Tuesday, 9 July 2019

Vintage: 1950s reproduction skirt

As part of my sewing to do list for 2019, I wanted to build my vintage wardrobe. Despite patterns being bought I've yet to manage even a mock-up of them and they've been languishing in a corner of the sewing room.

So when I went to a vintage fair and came back with a skirt that almost fit but not quite, I knew I needed to recreate it, and then take pics. The blazer is from Miss Candyfloss, the lipstick is Victory Red by Besame, which isn't 50s but I only have their 40s shades, and the sunglasses are from Marks and Spencers.









And a few of the original


The story...


I decided to visit a vintage fair that came to my town. I have curves, lots of them, so I've come to accept that true vintage for a woman of my size is pretty impossible. I looked around the vintage fair, more interested in finding a watch than clothes when I came upon a skirt. It was at the end of a populated clothing rack and looking at it I thought, my God, that looks like my size.

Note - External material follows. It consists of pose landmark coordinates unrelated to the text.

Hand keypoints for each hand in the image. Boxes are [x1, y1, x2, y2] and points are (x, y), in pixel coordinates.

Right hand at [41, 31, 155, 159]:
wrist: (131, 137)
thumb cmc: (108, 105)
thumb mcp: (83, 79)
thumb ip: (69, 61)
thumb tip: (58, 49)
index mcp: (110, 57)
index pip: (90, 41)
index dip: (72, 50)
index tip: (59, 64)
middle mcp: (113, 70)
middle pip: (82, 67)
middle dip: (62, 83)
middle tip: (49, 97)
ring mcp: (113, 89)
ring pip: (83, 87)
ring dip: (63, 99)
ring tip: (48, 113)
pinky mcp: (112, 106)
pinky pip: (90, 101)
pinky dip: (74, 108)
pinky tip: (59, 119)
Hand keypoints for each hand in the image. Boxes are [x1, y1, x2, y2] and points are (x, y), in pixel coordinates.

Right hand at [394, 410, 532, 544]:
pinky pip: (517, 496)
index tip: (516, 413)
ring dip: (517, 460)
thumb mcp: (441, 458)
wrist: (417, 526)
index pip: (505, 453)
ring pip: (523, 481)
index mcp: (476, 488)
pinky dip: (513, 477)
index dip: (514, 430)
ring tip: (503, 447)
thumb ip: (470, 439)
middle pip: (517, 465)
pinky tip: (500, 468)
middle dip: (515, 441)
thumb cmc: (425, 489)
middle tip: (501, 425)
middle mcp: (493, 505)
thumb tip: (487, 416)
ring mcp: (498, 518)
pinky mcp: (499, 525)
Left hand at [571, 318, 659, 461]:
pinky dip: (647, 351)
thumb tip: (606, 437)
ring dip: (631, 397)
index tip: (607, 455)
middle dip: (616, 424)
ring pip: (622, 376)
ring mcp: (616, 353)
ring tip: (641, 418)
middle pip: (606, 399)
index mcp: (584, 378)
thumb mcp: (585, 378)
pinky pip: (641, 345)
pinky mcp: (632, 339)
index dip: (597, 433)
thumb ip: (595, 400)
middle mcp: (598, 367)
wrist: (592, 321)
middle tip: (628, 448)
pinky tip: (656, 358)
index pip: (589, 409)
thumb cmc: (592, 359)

Another thing with vintage fairs is that they sell both true vintage and reproduction vintage. Obviously repro has my size, but it also has the price tag. What this skirt didn't have was a price tag. I asked the woman who manned the stall, which was all genuine vintage, how much and she priced it at £15. Score! A vintage 50s style skirt that fit.

Little did I know the absolute gem I'd managed to find.

I got the skirt home and began the inspection. There were a few scuff marks on the fabric, but not very visible ones. Let's just say if someone noticed them that someone is looking too hard. It was a full circle skirt, so probably from the 50s. Then I began to notice details. The seams were finished with a pinking shear and pressed open, there was a sewn on snap at the waistband and a zipper hidden within a placket. The waistband and hem had both been done with some kind of zig-zag-straight stich I couldn't remember the name of.





This was....true vintage. I mean the purest of pure blooded vintage. This was a handmade/homemade skirt. Granted, there was a possibility it wasn't made in the 50s, but it was definitely 50s style. I'd inadvertantly hit the mother load.


Then I tried it on and it was a bit snug. I mean I could've squeezed into it, but there was very little breathing room let alone eating room. So I decided to re-make it. I was never really that comfortable wearing it anyway considering potentially how old it was, and how much care and attention had gone into making it.

I set about trying to find a similar fabric, which wasn't difficult seeing as it was large polkadots, and they always seem to be "in style" in fabric shops. Polka dots are quintessentially 1950s, despite the fact that they possibly weren't as popular in the actual 50s.

I couldn't get an exact match, or at least didn't fancy spending hours trolling the internet looking for one, so decided just to opt for the easiest. Honestly, I kind of prefer the newer fabric, I like contrast a lot better.

That wasn't the only strange thing about this fabric. I'm unsure if vintage fabrics were perhaps wider than modern ones, but the skirt was 2 semi-circles, with seams only at the side. I don't know how they managed it unless the fabric was curtain wide. Perhaps there's something I don't know, but to make a skirt that long only and circular having only 2 seams on the entire thing the fabric must have been hella wide. It feels like cotton, but not the same as the modern cotton. It's more textured, and a little stiffer than the cotton poplin I bought. I'm also unsure if there would've been curtain fabric with polka dots on it, so my theory is probably innacurate.

Regardless I began to pattern. I wanted to make is as close to the original as possible, so instead of having only 2 panels, I had to have 6, yes 6, just to get the same width. They were all the same, with CF and CB cut on the fold.

I also wanted a pocket so patterned one in. Unfortunately I miscalculated how much fabric I would need and ended up having to order some more halfway through...

I've never done a zip hidden within a placket, and CBA learning how to do one, so I used an invisible zip instead. I did keep the nice touch on the waistband by sewing in a snap (those things are so cool!). And obviously I deviated from construction. I attached the waistband by using the stitch-in-the-ditch method (also called other things), and the hem I did by hand, and regretted it instantly. I even ironed it, which I naughtily never do! So all my seams are pinked and then pressed, what a good wee seamstress I am.

It is a lot of skirt, as you'd expect, and it's surprisingly too long, even though I used the original for my pattern, so I'll need to take it up about an inch, but I'm definitely not doing that by hand.